The authors of the Meltdown vulnerability discovered that they could exploit this speculative execution feature in Intel CPUs to create a side-channel attack capable of reading arbitrary memory locations used by other processes and even the system kernel itself. The researchers found that even though the CPU correctly discards the result of instructions that logically take place after an exception (which were executed in parallel with the instruction that caused the exception), the CPU still caches the result. An attacker could then use a side channel attack, such as FLUSH+RELOAD, to read the cached result.

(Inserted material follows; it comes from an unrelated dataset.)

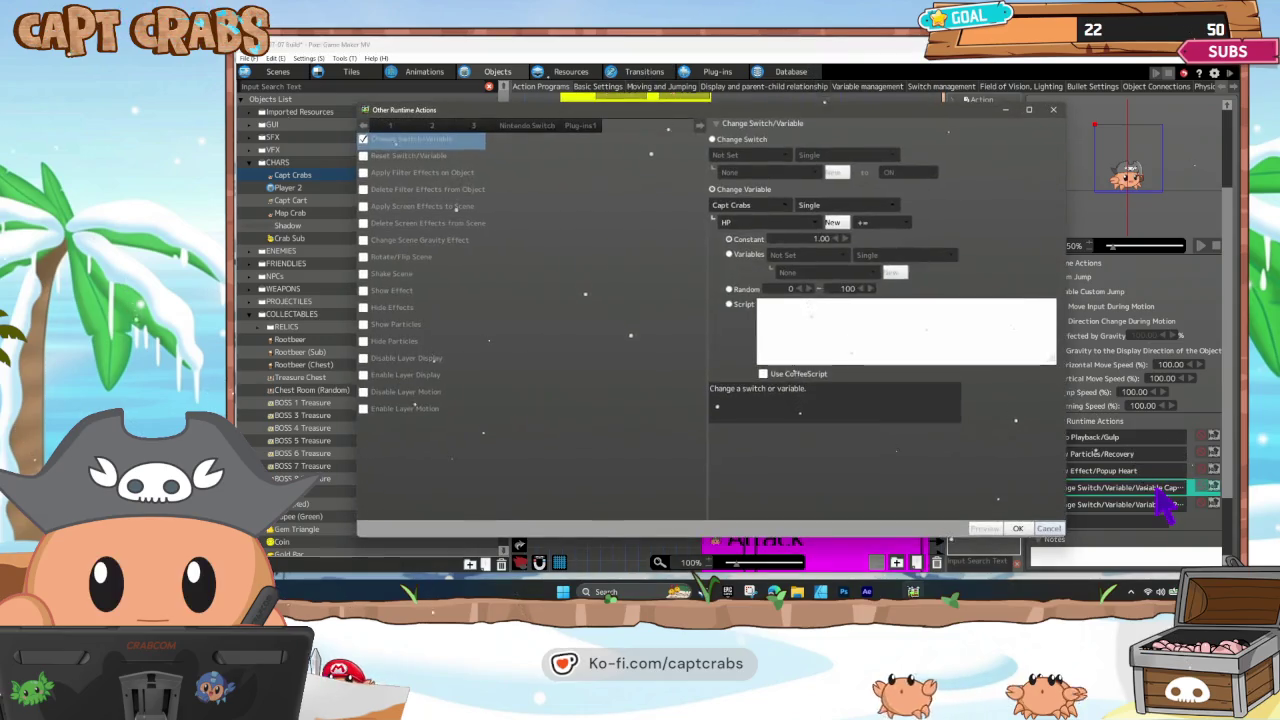
pyautogui.click(1042, 530)
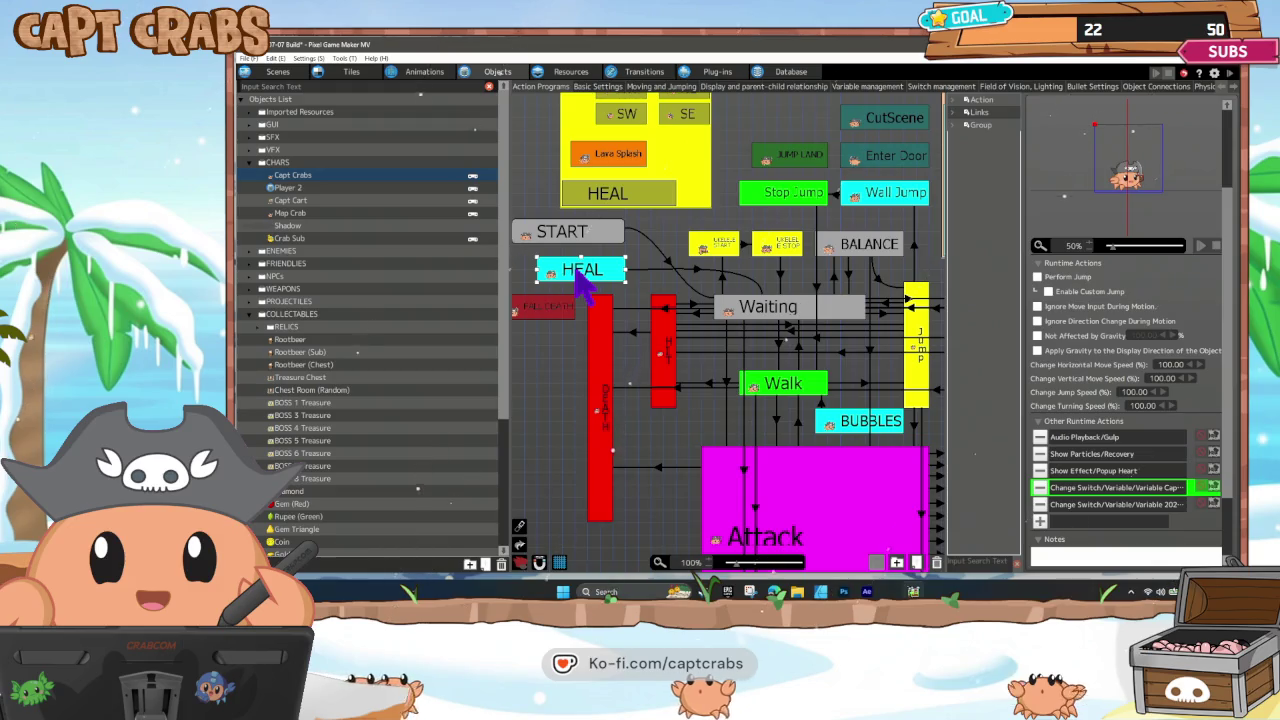
pyautogui.click(633, 295)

The attack method described in the Meltdown white paper is novel, and can be exploited using high-level programming languages like C or potentially even JavaScript. In the paper’s example, the attacker first allocates a “probe” array of 256 x 4096 bytes (assuming a typical 4KB page size). This array size equates to the 256 different possible values of a single byte of memory. The attacker then attempts to read a single byte of privileged memory, multiply the memory’s value by 4096, and then use the result to index the probe array. Because of speculative execution, the memory read, multiplication, and array index instructions all likely finish before the exception is generated for the privileged memory access. Even though the results are wound back, the array index is still cached by the CPU. A separate process can then use a FLUSH+RELOAD attack to iterate over the full probe array and identify which index was accessed by comparing return times. The cached index should return significantly quicker than the rest of the uncached array. The attacker can repeat this process to read the entirety of the system’s memory (or almost all of it depending on the operating system) at a rate of about 502 KB/s.